The claimant failed to make any contact with the EAT before this hearing, has failed to submit current medical evidence dealing with her condition and any proposed adjustments, or put forward any material that would suggest that these appeals from the Registrar’s orders can proceed in the foreseeable future. The claimant was under notice from my order sealed on 18 November 2025 that consideration would be given to the possibility of striking out the appeals from Registrar’s orders, with the consequence that the appeals would be dismissed, but has not responded.

21.

I have concluded that this is unfortunately one of those cases in which the appellant has simply ceased to co-operate with the EAT and has put herself in a position where there is no basis to anticipate circumstances in which these matters could come to a fair hearing within a reasonable time.
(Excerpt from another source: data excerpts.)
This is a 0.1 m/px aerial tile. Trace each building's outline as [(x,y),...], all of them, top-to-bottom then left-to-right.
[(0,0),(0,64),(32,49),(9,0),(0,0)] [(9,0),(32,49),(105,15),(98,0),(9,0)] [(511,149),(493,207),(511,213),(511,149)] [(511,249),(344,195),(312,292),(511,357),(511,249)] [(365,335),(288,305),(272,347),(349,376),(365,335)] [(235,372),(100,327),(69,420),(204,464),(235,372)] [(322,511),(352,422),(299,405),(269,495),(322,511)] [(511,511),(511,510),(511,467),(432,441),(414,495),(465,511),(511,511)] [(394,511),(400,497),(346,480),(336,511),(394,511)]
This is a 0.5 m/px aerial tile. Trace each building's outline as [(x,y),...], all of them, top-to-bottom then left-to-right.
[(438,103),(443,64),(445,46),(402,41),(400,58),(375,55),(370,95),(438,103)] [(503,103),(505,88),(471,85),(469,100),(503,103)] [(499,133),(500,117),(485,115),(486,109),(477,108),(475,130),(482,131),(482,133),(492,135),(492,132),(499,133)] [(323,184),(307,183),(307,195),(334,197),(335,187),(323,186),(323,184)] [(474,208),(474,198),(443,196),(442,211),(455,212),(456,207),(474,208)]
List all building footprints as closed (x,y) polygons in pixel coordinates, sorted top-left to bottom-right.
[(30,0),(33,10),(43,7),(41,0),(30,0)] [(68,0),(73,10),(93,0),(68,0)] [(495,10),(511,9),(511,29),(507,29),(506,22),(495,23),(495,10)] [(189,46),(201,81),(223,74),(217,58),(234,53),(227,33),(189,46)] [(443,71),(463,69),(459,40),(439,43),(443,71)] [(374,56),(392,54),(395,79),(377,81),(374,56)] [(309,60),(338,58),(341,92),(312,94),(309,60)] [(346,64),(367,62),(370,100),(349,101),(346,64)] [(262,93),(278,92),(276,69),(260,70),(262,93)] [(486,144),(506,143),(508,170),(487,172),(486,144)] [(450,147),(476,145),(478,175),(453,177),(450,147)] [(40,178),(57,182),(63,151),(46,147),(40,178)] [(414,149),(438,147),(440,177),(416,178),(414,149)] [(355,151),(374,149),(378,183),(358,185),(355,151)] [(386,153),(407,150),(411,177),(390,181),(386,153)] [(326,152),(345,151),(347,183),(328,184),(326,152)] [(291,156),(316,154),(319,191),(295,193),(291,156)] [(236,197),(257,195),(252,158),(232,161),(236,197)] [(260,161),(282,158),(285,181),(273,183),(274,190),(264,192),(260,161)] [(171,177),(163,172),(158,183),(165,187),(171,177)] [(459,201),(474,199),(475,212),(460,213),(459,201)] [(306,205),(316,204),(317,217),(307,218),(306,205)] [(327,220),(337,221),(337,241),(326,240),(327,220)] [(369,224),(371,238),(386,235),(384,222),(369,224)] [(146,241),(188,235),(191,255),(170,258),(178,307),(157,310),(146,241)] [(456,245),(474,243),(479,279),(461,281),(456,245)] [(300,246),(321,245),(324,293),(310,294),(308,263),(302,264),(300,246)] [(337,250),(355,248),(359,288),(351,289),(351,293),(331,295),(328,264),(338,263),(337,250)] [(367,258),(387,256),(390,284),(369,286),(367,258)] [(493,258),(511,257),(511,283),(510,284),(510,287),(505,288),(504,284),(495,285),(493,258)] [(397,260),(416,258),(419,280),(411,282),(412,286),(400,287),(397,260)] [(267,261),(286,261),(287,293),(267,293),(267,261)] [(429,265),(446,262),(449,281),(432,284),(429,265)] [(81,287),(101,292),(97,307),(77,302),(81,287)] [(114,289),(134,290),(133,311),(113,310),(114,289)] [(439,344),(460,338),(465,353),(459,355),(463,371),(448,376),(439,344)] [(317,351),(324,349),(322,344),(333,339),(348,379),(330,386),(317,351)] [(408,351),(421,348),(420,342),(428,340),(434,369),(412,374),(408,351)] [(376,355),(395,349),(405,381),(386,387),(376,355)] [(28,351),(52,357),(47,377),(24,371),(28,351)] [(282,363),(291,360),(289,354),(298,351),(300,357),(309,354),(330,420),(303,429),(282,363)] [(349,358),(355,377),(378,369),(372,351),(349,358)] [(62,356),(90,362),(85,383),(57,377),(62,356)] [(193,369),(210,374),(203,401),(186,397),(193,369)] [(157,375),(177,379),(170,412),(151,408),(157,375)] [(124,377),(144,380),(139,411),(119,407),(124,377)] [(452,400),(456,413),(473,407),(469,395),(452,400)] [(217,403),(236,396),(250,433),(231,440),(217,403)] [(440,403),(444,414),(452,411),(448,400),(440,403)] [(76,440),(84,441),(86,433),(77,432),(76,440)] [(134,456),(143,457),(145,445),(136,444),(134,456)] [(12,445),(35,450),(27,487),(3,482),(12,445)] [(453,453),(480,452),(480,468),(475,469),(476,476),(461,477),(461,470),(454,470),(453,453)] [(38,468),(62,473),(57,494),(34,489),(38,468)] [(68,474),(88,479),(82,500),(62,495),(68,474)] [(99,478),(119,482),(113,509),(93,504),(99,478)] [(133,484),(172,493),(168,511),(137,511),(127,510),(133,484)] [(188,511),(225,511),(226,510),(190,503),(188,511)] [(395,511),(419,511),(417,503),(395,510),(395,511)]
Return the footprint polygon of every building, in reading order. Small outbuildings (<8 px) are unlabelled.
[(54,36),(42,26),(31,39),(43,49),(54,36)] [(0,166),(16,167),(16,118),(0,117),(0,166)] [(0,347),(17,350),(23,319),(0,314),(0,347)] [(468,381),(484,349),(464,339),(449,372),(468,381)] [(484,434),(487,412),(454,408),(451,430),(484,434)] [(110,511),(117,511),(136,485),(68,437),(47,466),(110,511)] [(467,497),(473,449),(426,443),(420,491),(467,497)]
The respondent has been put to very considerable prejudice by the extensive delays in this matter and by the costs that it has incurred in preparing for hearings that have not gone ahead. In all the circumstances, I have concluded that justice requires that these two appeals be struck out.

22.

After my Order striking out the appeal sealed on 30 December 2025 was sent to the parties on 30 December 2025, the claimant sent a lengthy email on 1 January 2026 which included a request for a stay of the proceedings pending an application to the ECHR. She clearly was able to read the Order and to arrange the production of a lengthy written response. There is no basis for a stay of proceedings in the EAT because the appeals have been struck out and are no longer extant. The claimant was informed of the time limits for an appeal to the Court of Appeal.